▸ **REQUIRED WORK**
Go through the entries below, count every line with the string "format", and answer with only that number.

▸ **STORED DATA**
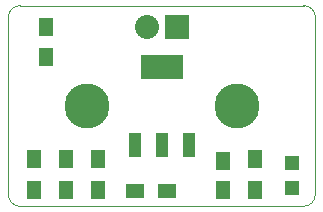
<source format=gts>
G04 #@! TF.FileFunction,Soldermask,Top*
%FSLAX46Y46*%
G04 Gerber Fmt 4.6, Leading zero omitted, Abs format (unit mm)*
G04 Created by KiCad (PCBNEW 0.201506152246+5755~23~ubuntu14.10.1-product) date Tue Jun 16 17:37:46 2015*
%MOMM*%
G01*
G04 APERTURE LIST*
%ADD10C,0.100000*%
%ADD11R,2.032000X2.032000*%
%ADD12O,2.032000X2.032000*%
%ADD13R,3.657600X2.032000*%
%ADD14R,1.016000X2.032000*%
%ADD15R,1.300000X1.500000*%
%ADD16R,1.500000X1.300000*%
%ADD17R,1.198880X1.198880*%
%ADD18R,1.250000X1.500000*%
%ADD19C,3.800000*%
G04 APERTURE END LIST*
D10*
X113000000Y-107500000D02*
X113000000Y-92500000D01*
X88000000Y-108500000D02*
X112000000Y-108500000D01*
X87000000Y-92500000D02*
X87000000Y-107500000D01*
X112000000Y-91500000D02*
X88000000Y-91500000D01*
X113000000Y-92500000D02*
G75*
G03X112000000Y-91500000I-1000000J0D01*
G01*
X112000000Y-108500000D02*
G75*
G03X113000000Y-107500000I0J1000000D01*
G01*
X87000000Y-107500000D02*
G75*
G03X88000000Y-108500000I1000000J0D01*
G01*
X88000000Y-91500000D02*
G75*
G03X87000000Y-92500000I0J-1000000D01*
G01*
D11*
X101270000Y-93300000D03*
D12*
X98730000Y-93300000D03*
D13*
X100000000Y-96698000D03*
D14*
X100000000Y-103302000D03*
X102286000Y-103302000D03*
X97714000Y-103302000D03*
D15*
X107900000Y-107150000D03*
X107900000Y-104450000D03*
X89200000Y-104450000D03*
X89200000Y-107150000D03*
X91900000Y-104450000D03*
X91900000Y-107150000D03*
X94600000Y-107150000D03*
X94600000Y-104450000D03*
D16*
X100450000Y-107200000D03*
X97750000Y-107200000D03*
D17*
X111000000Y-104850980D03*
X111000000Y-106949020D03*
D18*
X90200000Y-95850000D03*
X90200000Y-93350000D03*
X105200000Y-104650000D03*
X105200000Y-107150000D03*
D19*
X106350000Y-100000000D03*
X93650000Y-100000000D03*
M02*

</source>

▸ **RESPONSE**
2